Thursday, August 25, 2011

Shoo Flu ...BOOO

According to my estimates, and when I believe the baby was created I should be 15 weeks 1 day, according to the measures done the other day in the ultrasound I am actually only 14 weeks, but they said it was close enough that they would not change the due date. Whatever and whenever the baby will be here when it is supposed to be here.

This week has been tough. I have the flu, my hubby had it and now I have it, makes me so darn happy. I am currently running a fever and weighing whether or not to call the doctor or just ride this out. I have also been having aches in my hips and abdomen. Menstrual like cramping is the best description, which makes me nervous.
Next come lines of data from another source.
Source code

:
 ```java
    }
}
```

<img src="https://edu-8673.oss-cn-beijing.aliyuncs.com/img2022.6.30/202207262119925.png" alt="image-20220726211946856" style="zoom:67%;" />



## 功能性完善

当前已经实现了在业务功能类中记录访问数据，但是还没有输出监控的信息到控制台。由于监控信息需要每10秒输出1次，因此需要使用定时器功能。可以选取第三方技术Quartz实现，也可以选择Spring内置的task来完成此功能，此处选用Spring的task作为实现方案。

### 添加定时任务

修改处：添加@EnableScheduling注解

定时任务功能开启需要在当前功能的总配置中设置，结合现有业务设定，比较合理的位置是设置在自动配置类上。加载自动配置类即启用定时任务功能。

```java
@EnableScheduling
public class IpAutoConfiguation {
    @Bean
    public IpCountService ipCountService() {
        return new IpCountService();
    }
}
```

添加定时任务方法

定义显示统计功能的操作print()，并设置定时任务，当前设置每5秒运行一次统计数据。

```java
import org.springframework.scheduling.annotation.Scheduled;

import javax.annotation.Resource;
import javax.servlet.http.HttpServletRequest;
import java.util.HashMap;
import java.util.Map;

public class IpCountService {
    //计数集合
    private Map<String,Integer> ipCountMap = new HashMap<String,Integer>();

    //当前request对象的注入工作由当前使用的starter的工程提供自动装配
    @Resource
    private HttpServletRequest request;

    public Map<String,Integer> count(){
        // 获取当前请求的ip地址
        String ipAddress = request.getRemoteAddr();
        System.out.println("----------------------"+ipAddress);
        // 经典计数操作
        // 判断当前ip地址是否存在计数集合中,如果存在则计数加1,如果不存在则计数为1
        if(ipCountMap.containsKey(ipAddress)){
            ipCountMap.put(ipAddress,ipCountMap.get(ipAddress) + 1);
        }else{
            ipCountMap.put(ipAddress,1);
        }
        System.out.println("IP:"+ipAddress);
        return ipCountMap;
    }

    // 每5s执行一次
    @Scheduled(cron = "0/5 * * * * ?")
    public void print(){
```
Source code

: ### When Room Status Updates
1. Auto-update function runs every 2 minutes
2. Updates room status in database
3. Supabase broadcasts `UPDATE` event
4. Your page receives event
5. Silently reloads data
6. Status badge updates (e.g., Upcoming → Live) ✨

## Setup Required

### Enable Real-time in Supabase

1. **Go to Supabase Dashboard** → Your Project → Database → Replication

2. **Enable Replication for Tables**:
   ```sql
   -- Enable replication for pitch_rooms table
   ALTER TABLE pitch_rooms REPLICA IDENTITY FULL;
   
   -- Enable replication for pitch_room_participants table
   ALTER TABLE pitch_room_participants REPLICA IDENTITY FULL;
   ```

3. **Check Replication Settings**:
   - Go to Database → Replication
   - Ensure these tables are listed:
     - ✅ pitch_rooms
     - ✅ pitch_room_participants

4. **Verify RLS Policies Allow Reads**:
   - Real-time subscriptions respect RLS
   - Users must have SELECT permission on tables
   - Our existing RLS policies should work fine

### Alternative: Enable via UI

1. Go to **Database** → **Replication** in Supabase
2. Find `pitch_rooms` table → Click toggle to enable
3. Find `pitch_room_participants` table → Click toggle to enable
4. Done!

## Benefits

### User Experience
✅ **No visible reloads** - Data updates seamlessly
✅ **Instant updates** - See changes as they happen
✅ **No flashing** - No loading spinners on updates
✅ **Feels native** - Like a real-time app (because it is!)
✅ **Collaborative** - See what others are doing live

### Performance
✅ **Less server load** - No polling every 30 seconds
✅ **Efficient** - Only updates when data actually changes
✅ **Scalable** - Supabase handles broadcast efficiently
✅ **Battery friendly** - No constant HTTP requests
I am really in my heart thinking it is just the flu causing the aches.

I need to do a great deal around the house but this week the only thing I have been able to do is lay on the couch and sleep. I hope that next week I can get more energy and get back to being the wife and Mommy that I want to be and need to be in our house.

This week was also the beginning of school. The boys and we have struggled getting back into a school routine. We are never in bed on time, but they do get to school on time so I guess that should count for something. Homework is something of a challenge. It seems like my oldest comes home with homework that keeps him tied to a chair for the rest of the night. I find this really frustrating. I hate that he spends all his time at school AND doing homework. I feel sorry for the kid and I am trying to figure out a way to address the issue with him and with his teachers. I am also going to have keep these hormones in check while addressing the issue :p ...

On Monday I went to the antepartum unit and had three litres of fluids and had blood tests run. I had been unable to keep anything down for several days. My doctor now wants to see me more often and is talking doing fluids every couple of weeks to try and head off the deep dehydration that could put me in the hospital. I like that she is proactive. Funny that when I went there I think every nurse I had while I was in the hospital with Aidan was working that day. They all remembered me and they all asked about the baby. The one thing that wasn't asked, "why are you having another?" I never realized how much this question annoys me until they didn't ask and there was a huge sense of relief and quietness that flooded me. I could rant on what makes this a ridiculous question and why anyone thinks they should ask the question, but I won't. Again, let me just say I am number four in my family and this baby is just as loved and wanted as the first baby in our family!

On that note I am going to curl up on the couch with my tissues and liquids. Good night blog world.